→ Document understanding data
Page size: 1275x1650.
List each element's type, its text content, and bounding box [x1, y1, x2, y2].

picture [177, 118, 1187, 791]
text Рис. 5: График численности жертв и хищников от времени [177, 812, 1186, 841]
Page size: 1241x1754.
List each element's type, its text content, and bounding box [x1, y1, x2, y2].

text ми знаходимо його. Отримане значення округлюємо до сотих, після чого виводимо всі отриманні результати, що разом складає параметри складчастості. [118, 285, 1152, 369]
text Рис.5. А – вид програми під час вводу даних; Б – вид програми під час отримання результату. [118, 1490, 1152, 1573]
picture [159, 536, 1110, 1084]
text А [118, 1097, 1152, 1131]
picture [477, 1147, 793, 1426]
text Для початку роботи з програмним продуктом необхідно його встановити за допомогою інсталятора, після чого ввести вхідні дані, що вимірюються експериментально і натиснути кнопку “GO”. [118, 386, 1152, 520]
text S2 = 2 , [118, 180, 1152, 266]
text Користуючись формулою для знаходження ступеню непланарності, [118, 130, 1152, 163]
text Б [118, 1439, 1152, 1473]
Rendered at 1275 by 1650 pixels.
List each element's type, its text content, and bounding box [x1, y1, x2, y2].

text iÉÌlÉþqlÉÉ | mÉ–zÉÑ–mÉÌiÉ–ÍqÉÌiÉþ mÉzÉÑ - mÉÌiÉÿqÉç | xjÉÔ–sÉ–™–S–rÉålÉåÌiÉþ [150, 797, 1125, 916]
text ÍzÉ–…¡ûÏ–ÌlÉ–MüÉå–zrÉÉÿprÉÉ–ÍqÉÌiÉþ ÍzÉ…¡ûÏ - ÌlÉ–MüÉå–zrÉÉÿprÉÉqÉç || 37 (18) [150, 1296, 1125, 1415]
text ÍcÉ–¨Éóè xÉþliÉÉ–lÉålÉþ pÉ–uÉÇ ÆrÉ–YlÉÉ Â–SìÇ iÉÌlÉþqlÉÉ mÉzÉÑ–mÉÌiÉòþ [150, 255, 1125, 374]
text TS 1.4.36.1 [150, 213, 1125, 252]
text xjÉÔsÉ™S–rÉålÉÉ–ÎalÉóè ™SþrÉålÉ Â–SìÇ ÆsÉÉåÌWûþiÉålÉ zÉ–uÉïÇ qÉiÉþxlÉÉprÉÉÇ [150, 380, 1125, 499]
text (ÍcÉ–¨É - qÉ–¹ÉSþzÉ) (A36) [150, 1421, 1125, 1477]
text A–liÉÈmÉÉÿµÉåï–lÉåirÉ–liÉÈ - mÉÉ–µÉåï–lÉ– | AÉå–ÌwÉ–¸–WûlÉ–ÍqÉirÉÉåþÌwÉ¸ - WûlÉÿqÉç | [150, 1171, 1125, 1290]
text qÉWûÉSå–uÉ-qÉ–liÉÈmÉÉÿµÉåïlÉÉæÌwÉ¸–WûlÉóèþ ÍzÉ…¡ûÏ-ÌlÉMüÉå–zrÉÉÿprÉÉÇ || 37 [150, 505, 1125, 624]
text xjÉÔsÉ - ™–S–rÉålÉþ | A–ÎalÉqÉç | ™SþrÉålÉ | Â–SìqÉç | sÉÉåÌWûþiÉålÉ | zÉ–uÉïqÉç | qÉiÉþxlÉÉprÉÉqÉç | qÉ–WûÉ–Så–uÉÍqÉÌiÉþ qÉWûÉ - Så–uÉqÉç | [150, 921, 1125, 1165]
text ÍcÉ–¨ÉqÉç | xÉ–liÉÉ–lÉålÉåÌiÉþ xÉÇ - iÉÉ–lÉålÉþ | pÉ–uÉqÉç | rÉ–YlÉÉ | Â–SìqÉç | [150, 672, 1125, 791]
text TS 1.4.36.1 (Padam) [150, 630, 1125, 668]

→ Job item
What number of lines in the records hold "picture"? Reply with that number alone.

→ Answer
3